■ **EXCERPT PROVIDED**
------------------------------------------------
Michael Weinstein, spokesman for Highmark Inc., said the insurer contributed $130 million to community efforts last year, and gives to the city.

The state-picked Intergovernmental Cooperation Authority proposed the payroll preparation tax in 2004, and wanted it to apply to nonprofit institutions at one-quarter of the rate levied on for-profit companies. The idea was dropped when the nonprofit organizations formed the Pittsburgh Public Service Fund and offered the city $14 million in donations from 2005 through 2007.

ICA Executive Director Henry Sciortino said the ICA recently asked the city to have an outside expert review its entire revenue picture with "nothing sacred. One element of that is the nonprofit piece."

This week council learned that the service fund has offered a total of $5.5 million to cover last year, this year and next year -- a 60 percent cut compared to the prior three-year pact.
------------------------------------------------
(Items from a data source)
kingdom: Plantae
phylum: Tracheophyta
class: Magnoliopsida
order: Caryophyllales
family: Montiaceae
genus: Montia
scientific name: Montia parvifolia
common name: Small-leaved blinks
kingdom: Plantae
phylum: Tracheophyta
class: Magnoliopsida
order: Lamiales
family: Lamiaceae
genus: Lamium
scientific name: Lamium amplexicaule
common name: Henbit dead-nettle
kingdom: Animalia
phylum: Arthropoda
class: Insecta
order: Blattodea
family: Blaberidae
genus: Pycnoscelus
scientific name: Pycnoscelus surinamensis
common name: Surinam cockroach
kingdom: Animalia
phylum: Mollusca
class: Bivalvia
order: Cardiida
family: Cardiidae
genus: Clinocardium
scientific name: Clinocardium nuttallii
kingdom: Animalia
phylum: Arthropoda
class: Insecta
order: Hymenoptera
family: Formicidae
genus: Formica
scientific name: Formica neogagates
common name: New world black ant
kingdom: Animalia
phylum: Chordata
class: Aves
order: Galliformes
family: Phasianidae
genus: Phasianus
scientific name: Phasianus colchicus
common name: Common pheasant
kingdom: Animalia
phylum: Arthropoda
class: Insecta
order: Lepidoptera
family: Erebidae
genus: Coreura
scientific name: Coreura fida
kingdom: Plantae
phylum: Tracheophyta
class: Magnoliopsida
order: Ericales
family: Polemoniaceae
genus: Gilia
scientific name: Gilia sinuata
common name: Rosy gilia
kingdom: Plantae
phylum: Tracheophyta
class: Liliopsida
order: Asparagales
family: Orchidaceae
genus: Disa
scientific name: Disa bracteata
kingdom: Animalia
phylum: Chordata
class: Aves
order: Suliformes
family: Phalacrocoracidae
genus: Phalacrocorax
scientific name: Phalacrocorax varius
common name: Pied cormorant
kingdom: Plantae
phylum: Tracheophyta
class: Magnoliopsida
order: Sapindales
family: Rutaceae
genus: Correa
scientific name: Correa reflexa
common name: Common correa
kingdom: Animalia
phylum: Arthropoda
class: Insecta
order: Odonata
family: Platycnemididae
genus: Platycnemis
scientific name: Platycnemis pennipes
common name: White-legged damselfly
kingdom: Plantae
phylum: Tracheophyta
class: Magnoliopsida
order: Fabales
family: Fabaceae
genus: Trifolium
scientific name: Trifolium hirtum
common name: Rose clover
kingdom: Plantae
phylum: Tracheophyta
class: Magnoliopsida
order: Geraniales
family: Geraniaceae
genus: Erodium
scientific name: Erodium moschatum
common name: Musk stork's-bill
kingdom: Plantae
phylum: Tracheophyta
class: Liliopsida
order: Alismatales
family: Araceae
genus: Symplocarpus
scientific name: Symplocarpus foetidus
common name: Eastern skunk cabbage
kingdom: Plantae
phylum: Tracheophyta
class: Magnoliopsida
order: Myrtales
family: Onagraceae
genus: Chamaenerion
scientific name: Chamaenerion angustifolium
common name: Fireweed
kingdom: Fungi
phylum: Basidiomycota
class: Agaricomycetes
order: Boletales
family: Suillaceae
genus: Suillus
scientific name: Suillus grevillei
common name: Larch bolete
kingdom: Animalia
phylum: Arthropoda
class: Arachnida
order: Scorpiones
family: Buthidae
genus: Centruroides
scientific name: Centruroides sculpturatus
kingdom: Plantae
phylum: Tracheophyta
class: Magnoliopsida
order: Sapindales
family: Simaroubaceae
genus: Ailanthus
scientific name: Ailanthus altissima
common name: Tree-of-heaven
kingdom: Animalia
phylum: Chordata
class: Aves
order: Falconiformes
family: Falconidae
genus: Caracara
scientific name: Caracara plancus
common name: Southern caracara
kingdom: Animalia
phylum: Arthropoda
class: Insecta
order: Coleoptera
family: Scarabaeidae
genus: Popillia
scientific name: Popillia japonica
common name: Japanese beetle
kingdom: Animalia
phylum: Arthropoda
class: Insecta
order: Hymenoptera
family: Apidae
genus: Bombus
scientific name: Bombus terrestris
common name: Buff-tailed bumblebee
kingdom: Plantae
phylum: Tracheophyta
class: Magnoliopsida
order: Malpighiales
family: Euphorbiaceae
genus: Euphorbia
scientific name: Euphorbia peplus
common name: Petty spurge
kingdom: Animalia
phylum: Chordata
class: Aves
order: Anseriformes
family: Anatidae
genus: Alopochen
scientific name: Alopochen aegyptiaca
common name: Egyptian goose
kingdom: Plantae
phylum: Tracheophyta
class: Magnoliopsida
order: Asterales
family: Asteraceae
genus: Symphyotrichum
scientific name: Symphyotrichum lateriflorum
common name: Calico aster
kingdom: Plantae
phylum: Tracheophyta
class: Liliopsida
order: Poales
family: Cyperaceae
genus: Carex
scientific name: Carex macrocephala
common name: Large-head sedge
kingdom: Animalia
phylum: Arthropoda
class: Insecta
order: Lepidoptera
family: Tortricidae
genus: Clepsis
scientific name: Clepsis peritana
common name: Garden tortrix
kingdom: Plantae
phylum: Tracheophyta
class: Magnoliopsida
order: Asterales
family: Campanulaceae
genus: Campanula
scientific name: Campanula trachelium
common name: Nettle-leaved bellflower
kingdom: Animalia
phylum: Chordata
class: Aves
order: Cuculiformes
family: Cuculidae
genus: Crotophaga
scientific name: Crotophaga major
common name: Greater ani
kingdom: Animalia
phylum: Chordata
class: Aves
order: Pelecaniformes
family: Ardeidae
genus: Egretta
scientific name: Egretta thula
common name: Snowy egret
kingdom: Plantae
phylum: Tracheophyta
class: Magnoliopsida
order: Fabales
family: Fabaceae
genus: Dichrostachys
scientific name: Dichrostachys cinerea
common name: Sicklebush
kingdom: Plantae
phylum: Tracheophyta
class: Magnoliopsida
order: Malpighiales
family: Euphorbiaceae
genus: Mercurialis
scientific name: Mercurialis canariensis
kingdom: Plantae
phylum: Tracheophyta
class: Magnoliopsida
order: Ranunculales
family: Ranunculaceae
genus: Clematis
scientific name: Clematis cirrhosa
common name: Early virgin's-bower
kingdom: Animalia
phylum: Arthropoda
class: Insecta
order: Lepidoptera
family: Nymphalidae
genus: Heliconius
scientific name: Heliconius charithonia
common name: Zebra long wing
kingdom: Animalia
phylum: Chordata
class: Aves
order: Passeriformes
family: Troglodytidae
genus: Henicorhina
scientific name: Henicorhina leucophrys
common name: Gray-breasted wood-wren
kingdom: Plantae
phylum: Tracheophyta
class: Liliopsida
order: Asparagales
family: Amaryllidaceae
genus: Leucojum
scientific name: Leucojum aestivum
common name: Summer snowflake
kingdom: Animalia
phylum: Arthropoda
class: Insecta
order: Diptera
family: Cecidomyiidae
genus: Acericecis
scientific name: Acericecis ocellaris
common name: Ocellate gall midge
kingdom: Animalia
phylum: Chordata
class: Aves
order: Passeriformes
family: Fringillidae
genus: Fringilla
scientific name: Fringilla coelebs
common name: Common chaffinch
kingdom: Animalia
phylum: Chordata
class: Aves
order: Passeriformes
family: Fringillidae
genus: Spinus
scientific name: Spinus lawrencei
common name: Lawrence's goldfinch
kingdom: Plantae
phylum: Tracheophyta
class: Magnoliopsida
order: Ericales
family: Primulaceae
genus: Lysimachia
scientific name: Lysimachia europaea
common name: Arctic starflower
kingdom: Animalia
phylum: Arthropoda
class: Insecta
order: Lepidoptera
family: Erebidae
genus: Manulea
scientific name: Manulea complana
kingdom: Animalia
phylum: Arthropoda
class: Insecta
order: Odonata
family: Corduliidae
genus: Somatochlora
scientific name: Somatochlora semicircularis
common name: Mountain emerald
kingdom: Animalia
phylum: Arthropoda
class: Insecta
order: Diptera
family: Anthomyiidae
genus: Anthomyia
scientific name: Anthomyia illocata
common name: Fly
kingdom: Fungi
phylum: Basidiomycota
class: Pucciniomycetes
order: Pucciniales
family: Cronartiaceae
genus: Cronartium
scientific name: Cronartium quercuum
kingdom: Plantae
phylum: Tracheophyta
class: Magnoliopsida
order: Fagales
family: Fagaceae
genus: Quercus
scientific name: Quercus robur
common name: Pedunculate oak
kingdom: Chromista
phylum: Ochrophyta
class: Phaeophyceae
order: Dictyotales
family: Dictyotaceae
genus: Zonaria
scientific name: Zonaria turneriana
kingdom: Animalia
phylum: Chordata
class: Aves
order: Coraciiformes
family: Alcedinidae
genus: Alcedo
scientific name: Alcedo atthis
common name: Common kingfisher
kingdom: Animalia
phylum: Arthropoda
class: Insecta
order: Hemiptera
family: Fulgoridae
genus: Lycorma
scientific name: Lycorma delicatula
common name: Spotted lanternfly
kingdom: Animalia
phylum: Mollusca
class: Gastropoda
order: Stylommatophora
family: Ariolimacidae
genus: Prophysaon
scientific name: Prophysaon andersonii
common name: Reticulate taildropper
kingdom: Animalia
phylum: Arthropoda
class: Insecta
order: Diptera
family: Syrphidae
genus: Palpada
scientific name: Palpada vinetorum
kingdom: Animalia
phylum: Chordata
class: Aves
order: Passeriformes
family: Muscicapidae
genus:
------------------------------------------------
■ **WORK INSTRUCTIONS**
**a.** Answer these from the excerpt on Pittsburgh nonprofits and city revenue:
(i) How much did Highmark contribute to community efforts last year, according to its spokesman?
(ii) In what year did the Intergovernmental Cooperation Authority propose the payroll preparation tax?
(iii) What total has the service fund offered to cover last year, this year and next year?
**b.** Please continue the excerpt on Pittsburgh nonprofits and city revenue from the point where it stops.

■ **RESULTS**
**a.**
(i) $130 million
(ii) 2004
(iii) $5.5 million

**b.**
The Rev. Ron Lengwin, spokesman for the Catholic Diocese of Pittsburgh and for the fund, said the reduction reflects "the financial times in which we exist, where people don't really know what they might be able to contribute next year" and the city's reduced need for help.

He confirmed that the proposed contract between the fund and the city would bar the city from "any action to tax or assess any tax or fee for city services against the contributors" through the end of next year.

Mayor Luke Ravenstahl's administration negotiated the proposed pact with the fund, and did not respond to requests for comment on Mr. Lamb's idea.

Mr. Lamb's idea "sounds like it's a worthy concept," said Councilman Patrick Dowd, a challenger in the Democratic mayoral primary. "I'd like to kick the tires."